Neben den anstehenden Personalentscheidungen ging der Wirtschaftsvertreter auch auf die Inhalte des Koalitionsvertrages ein. Zwar gehe er davon aus, dass die gute wirtschaftliche Lage sich im laufenden Jahr fortsetze und auch noch bis ins Jahr 2019 hineinreichen werde. Zugleich kritisierte er aber, dass im Koalitionsvertrag so getan würde, als sei Deutschland unverwundbar. Kirchhoff warnte davor, die wachsende Konkurrenz aus China und die Folgen der amerikanischen Wirtschafts- und Steuerpolitik zu unterschätzen. Der Koalitionsvertrag sehe für die Unternehmen vor allem Belastungen vor - etwa die steigenden Beiträge zur Krankenversicherung und die Einschränkungen bei sachgrundlosen Befristungen. "Entlastungen finden sich jedoch überhaupt nicht wieder." Mit Blick auf die von US-Präsident Donald Trump angekündigten Steuererleichterungen für amerikanische Firmen, sagte Kirchhoff: "Wir werden gejagt."

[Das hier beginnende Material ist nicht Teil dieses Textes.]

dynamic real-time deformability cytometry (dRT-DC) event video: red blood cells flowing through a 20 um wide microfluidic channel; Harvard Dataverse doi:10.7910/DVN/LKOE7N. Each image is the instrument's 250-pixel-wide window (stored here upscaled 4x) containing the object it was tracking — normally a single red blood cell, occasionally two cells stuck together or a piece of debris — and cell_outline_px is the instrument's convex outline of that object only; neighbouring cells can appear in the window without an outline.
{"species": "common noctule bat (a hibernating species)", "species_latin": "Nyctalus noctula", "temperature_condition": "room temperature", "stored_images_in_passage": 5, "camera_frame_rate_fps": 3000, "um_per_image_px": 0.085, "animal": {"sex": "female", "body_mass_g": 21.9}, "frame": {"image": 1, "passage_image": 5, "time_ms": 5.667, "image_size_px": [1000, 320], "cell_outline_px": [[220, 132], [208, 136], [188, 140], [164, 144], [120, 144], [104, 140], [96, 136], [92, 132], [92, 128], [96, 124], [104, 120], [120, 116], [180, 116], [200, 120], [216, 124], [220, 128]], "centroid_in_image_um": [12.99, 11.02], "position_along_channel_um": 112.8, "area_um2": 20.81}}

Der schwarz-gelben Landesregierung stellte der Präsident zwar grundsätzlich ein positives Zeugnis aus, warnte das Kabinett von Armin Laschet (CDU) jedoch davor, in den Bemühungen nachzulassen. "Man muss jetzt an die dickeren Bretter ran", verlangte er und bezog sich damit auf "überzogene Umweltregulierungen" etwa bei der Ausweisung neuer Gewerbegebiete. Die rot-grüne Vorgängerregierung habe zahlreiche unternehmensfeindliche Hürden aufgebaut, die nun schnell wieder zurückgenommen werden müssten.